Jimmy Buffett, the easygoing “Margaritaville” singer/songwriter who transformed his no-worries, beachy lifestyle into a five-decade endless road trip as a performer and entrepreneur, has died at age 76. The news, announced on his website and social media accounts, follows Buffett’s May cancelation of a show in South Carolina to get treatment for an undisclosed illness.
“Jimmy passed away on the night of September 1st surrounded by his family, friends, music and dogs,” the early Saturday morning (Sept. 2) post reads. “He lived his life like a song till the very last breath and will be missed beyond measure by so many.”
In addition to his 13 Billboard Hot 100 charting singles — including seven top 40 hits and one top 10 — as well as 40 entries on the Billboard 200 album chart, Buffett’s no-worries mien belied a killer business instinct that parlayed the popularity of his island-spiked bar band folk rock anthems into an estimated billion-dollar personal fortune. His sprawling ancillary business org chart included a series of Margaritaville and LandShark Bar & Grill restaurants across the U.S., as well as licensing agreements for Margaritaville tequila, shoes, cruises, pre-packaged food items and an Atlantic City casino.
================
Problems and tasks:
• a. List every product or venture that the Jimmy Buffett article says was covered by his Margaritaville licensing agreements.
• b. Continue the article on Jimmy Buffett's death, picking up after its final sentence.

Information shown:
================
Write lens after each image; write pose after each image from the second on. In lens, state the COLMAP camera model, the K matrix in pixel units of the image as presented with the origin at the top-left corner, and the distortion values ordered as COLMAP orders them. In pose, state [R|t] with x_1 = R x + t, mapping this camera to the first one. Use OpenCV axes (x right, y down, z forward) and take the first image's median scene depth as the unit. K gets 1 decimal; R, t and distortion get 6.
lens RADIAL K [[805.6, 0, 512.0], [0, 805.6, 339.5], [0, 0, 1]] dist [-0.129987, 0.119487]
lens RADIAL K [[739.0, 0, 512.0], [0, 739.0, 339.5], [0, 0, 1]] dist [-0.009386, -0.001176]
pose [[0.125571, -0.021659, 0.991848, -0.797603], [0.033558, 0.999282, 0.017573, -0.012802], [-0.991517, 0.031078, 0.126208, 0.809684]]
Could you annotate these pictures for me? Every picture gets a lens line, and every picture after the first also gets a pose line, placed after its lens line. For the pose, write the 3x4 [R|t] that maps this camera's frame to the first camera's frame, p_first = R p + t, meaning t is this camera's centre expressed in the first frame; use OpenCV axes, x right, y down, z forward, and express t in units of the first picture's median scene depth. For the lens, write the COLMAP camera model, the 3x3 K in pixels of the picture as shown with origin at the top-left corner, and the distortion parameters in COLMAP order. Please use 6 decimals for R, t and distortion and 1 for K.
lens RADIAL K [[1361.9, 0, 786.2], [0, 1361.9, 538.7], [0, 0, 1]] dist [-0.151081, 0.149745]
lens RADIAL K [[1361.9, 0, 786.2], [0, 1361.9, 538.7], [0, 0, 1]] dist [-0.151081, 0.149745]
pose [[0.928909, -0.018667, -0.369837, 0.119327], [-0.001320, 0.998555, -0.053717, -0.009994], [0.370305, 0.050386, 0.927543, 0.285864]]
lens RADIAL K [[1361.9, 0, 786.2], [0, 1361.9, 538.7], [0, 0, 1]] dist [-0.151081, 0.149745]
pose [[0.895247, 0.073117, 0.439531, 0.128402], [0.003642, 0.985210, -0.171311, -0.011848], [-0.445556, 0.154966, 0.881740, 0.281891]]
================
Task results:
• a. tequila, shoes, cruises, pre-packaged food items, an Atlantic City casino

• b.
There were also his personal Margaritaville and Mailboard Records imprints, a trio of charitable organizations that funded personal growth through music and manatee rescue, as well as a pair of musicals (1997’s Don’t Stop the Carnival and 2017’s Escape to Margaritaville), his signature LandShark lager beer and three Latitude Margaritaville retirement communities in Daytona Beach, Hilton Head and Watersound, FL.
Born James William Buffett on Christmas Day 1946 in Pascagoula, MS, and raised in Mobile, Alabama, the singer was one of three children born to James Delaney Buffett Jr. and Mary Loraine (Peets), who both worked for the Alabama Drydock and Shipbuilding company. He grew up listening to his grandfather steamship captain J.D. Buffett’s tales of high seas adventure, to whom he paid homage in “Son of a Son of a Sailor.” The latter features the memorable, salt-caked lines, “I’m just a son of a son, son of a son/ Son of a son of a sailor/ The sea’s in my veins, my tradition remains/ I’m just glad I don’t live in a trailer.”
According to the New York Times, he was one of only six writers — along with Ernest Hemingway, John Steinbeck and William Styron — to top both the Times’ fiction and nonfiction best-seller lists. Buffett also dipped his toes into two children’s books written with his daughter, Savannah Jane, The Jolly Mon (1988) and Trouble Dolls (1991).
Over the years, Buffett also contributed original songs to a number of movies, including Summer Rental, Fast Times at Ridgemont High, Urban Cowboy, Jurassic World and FernGully, as well as filming cameos for Repo Man, Hook, Congo and Rancho Deluxe.